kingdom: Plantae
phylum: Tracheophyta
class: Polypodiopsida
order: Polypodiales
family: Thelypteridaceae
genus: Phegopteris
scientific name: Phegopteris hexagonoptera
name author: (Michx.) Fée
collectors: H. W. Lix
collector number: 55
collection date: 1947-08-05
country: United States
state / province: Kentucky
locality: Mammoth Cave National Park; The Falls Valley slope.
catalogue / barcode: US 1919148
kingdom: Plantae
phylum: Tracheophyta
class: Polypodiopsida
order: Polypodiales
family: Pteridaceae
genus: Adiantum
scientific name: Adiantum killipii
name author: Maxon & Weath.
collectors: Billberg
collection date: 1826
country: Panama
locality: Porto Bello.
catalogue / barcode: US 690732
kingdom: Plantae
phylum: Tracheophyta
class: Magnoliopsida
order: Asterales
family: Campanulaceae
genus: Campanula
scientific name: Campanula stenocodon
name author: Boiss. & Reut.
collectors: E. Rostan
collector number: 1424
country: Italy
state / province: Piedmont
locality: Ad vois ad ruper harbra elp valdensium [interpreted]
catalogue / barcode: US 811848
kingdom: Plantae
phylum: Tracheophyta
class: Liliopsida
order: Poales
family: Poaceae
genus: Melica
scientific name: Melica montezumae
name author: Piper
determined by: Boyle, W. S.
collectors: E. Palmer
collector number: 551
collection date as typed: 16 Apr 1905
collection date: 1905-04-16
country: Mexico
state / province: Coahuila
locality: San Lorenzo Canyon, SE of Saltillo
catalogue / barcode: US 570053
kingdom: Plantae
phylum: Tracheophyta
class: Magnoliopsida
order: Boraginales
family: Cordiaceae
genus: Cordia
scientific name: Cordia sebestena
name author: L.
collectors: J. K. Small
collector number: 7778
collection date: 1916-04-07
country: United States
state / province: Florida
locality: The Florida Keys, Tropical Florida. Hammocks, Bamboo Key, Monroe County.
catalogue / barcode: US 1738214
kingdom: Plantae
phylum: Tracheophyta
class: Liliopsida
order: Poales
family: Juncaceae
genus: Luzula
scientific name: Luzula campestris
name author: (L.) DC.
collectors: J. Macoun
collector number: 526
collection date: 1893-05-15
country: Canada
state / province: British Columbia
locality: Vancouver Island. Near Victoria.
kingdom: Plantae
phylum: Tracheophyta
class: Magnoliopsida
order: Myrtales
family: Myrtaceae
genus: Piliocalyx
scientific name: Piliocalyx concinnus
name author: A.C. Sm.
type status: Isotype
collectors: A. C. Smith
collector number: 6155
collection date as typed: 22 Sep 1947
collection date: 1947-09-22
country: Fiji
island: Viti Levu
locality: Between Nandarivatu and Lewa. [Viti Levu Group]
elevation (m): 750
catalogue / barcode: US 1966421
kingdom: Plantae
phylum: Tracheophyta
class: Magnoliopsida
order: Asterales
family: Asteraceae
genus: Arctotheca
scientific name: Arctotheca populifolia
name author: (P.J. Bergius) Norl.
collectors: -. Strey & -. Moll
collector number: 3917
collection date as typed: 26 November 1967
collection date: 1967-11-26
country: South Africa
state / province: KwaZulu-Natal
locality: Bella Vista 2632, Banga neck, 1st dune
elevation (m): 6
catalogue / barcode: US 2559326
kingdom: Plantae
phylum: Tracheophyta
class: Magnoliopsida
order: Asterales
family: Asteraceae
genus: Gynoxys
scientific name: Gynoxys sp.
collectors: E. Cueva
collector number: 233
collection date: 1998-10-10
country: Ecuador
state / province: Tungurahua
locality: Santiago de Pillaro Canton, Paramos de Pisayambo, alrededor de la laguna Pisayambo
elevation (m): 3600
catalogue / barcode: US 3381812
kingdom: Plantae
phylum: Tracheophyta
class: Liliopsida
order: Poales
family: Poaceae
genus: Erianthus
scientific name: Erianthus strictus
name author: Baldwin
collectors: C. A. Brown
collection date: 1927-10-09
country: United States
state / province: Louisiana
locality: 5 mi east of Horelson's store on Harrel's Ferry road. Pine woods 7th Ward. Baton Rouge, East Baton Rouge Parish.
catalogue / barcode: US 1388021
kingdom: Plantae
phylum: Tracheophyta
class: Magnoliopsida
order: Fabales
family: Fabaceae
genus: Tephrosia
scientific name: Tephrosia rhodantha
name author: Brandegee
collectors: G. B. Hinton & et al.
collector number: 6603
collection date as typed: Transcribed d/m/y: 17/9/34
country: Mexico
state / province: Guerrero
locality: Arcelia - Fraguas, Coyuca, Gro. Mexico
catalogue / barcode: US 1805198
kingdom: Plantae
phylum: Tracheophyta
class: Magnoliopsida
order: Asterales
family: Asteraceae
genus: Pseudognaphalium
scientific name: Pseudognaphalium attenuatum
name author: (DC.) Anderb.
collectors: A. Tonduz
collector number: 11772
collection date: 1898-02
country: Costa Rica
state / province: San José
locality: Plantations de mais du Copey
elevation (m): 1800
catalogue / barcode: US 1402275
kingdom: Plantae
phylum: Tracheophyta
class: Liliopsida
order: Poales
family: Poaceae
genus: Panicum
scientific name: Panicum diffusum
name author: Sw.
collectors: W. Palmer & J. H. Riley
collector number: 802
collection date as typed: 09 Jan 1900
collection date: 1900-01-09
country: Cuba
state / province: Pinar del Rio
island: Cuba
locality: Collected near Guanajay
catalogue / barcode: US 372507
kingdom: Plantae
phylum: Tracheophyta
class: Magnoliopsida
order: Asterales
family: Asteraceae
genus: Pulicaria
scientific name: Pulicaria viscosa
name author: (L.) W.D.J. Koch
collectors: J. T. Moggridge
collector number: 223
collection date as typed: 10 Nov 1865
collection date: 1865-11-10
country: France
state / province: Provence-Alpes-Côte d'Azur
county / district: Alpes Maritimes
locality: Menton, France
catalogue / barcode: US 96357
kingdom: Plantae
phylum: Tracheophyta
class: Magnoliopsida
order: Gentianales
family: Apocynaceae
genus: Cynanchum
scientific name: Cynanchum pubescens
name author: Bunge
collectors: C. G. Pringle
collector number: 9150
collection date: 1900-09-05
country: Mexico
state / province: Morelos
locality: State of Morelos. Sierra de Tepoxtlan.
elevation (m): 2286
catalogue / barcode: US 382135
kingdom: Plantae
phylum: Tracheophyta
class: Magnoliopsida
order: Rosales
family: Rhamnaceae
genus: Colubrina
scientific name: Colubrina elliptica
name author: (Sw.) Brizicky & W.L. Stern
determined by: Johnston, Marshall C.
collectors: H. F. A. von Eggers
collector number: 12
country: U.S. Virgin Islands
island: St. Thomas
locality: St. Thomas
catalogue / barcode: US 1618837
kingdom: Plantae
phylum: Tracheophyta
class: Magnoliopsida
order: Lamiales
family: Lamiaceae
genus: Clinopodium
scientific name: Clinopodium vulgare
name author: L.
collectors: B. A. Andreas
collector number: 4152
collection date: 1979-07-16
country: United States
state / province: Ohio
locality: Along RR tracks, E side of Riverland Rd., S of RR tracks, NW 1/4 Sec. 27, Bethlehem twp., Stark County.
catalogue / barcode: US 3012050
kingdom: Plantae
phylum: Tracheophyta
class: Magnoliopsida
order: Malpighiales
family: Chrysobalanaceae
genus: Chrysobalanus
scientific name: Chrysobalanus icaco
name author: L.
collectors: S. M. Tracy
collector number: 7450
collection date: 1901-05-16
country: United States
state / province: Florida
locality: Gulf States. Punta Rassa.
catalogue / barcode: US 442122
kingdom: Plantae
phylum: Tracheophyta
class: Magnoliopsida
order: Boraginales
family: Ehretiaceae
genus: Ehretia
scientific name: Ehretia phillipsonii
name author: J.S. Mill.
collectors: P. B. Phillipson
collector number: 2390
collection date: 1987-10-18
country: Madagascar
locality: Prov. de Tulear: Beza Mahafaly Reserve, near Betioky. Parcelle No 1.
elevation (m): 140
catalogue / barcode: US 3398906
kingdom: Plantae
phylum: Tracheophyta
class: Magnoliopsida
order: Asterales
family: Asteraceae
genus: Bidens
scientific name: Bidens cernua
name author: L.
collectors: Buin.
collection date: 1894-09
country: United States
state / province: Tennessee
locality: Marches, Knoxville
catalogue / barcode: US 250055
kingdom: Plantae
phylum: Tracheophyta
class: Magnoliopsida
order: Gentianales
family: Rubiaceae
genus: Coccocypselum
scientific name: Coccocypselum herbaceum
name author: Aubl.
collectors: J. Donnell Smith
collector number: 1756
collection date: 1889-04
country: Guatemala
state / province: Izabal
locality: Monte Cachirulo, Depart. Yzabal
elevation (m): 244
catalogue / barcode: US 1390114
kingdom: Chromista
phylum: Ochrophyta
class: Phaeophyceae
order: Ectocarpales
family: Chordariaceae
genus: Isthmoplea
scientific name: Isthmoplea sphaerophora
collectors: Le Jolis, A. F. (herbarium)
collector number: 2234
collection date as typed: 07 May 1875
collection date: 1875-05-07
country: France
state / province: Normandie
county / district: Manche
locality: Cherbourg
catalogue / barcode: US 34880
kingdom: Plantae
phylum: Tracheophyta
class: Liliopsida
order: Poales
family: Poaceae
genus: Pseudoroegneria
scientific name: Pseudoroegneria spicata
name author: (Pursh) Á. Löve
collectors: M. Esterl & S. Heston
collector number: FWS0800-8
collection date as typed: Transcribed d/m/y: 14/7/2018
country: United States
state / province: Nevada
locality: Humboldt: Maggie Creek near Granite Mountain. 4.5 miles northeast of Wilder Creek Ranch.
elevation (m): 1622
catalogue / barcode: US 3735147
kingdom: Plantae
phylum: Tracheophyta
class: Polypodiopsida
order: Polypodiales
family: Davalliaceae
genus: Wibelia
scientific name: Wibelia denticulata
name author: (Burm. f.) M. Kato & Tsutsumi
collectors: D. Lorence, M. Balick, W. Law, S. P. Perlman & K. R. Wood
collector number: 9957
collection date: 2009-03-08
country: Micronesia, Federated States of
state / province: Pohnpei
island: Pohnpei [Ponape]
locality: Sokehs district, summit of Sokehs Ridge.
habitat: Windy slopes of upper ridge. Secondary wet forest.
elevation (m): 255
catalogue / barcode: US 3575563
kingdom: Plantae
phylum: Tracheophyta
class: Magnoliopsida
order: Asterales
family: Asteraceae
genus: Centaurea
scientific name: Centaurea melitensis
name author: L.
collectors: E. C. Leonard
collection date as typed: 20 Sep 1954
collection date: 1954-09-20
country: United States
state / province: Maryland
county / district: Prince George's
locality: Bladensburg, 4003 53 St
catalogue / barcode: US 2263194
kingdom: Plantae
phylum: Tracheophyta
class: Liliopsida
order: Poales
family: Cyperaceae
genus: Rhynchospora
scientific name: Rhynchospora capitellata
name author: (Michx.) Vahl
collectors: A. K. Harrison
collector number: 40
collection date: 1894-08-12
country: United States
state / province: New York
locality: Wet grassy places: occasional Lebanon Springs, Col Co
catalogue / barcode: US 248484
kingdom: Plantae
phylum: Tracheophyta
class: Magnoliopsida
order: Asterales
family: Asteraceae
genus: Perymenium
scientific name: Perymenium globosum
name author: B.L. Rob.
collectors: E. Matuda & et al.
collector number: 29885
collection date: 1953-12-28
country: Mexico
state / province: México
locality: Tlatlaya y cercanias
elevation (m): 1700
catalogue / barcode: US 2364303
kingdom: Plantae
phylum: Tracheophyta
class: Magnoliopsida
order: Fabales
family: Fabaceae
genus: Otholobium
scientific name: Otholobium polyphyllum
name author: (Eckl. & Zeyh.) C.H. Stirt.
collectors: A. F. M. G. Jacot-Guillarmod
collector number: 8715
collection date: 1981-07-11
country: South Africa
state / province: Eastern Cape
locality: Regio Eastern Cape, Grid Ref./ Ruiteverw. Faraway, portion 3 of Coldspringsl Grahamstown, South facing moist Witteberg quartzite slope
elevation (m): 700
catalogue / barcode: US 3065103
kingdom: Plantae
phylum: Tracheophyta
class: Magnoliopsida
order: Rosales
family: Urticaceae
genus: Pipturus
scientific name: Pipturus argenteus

> _Your instructions_:
Reproduce the lines above verbatim, from the start of the records through the line containing "state / province: Kentucky", both ends included.

> _Exercise solution_:
kingdom: Plantae
phylum: Tracheophyta
class: Polypodiopsida
order: Polypodiales
family: Thelypteridaceae
genus: Phegopteris
scientific name: Phegopteris hexagonoptera
name author: (Michx.) Fée
collectors: H. W. Lix
collector number: 55
collection date: 1947-08-05
country: United States
state / province: Kentucky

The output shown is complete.